Now when California was locked down because of SARS-CoV-2 (severe acute respiratory syndrome Coronavirus 2)/COVID-19, this house could have sold quickly and for more money. Work-from-home mandates freed tech workers from the high cost of Silicon Valley properties and opportunity to move and to what would be for them a more affordable housing market. At the time, for example, median annual salary at Google was $296,000. That’s big income, with tremendous buying power, for a relocation destination like San Diego.
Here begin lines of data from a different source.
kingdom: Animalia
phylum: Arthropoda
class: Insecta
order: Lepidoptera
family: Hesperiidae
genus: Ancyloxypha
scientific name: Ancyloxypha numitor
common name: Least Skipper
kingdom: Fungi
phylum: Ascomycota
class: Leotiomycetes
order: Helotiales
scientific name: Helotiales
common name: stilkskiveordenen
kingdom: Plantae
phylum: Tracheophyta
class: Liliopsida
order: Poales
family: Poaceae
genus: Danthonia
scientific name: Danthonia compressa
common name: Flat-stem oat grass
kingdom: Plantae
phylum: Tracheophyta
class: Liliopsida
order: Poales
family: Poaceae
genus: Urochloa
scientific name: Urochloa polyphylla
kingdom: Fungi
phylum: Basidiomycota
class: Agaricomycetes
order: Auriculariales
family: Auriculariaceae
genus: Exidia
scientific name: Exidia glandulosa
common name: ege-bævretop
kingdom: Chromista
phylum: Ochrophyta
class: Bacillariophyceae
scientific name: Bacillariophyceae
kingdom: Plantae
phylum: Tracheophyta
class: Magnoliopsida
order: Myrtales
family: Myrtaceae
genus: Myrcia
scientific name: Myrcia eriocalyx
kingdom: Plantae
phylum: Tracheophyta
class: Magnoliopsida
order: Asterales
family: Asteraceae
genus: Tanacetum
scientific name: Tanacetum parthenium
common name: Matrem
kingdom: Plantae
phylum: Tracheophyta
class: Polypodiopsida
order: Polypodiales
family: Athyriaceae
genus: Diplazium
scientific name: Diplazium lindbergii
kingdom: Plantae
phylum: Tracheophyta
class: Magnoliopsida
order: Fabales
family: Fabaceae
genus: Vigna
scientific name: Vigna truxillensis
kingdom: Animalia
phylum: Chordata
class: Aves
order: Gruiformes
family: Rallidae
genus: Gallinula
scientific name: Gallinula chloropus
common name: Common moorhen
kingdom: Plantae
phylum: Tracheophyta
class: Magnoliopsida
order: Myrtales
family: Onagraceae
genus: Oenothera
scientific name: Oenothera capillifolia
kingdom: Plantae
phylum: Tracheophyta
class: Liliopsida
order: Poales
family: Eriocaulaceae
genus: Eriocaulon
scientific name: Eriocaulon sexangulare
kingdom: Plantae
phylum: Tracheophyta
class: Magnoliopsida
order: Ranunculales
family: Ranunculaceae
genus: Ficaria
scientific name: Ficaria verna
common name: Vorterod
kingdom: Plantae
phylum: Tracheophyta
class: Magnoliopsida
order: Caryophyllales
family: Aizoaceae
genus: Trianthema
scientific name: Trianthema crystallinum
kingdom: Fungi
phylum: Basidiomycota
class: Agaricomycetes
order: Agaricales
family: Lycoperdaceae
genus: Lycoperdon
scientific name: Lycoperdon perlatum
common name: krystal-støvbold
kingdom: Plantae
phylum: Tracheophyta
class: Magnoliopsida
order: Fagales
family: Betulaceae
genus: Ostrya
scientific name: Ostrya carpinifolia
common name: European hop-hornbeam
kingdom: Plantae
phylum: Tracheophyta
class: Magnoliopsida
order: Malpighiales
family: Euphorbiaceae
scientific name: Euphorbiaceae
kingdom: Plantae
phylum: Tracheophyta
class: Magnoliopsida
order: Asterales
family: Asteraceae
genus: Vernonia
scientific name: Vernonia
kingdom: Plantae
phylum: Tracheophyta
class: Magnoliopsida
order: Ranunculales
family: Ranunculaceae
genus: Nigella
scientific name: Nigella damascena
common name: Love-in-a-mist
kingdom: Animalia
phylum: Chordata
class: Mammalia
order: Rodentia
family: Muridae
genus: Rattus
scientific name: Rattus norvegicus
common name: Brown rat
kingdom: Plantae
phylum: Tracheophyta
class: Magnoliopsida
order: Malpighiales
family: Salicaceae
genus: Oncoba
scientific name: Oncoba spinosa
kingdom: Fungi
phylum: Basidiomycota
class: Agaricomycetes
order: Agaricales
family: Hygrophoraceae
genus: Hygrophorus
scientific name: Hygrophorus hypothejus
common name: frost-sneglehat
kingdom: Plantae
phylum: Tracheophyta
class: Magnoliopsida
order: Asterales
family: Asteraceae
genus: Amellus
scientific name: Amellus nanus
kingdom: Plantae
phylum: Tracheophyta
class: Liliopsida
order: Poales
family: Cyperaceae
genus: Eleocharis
But the exodus is over. Interest rates are higher. Lending is tighter. The boom is bust, and housing prices must decline. Call it coincidence, or not, but the listing was removed on April 5—a day or two after the YouTube short posted.
Oddly, my wife and I have been inside that house—when it was selling for $799,950 in early August 2017. The place was beyond our budget and we found the layout made the supposedly 1,482 square feet feel cramped.
Returning to the present, I used Samsung Galaxy S23 Ultra to take the Featured Image today. Vitals: f/1.7, ISO 10, 1/240 sec, 23mm; 11:46 a.m. PDT.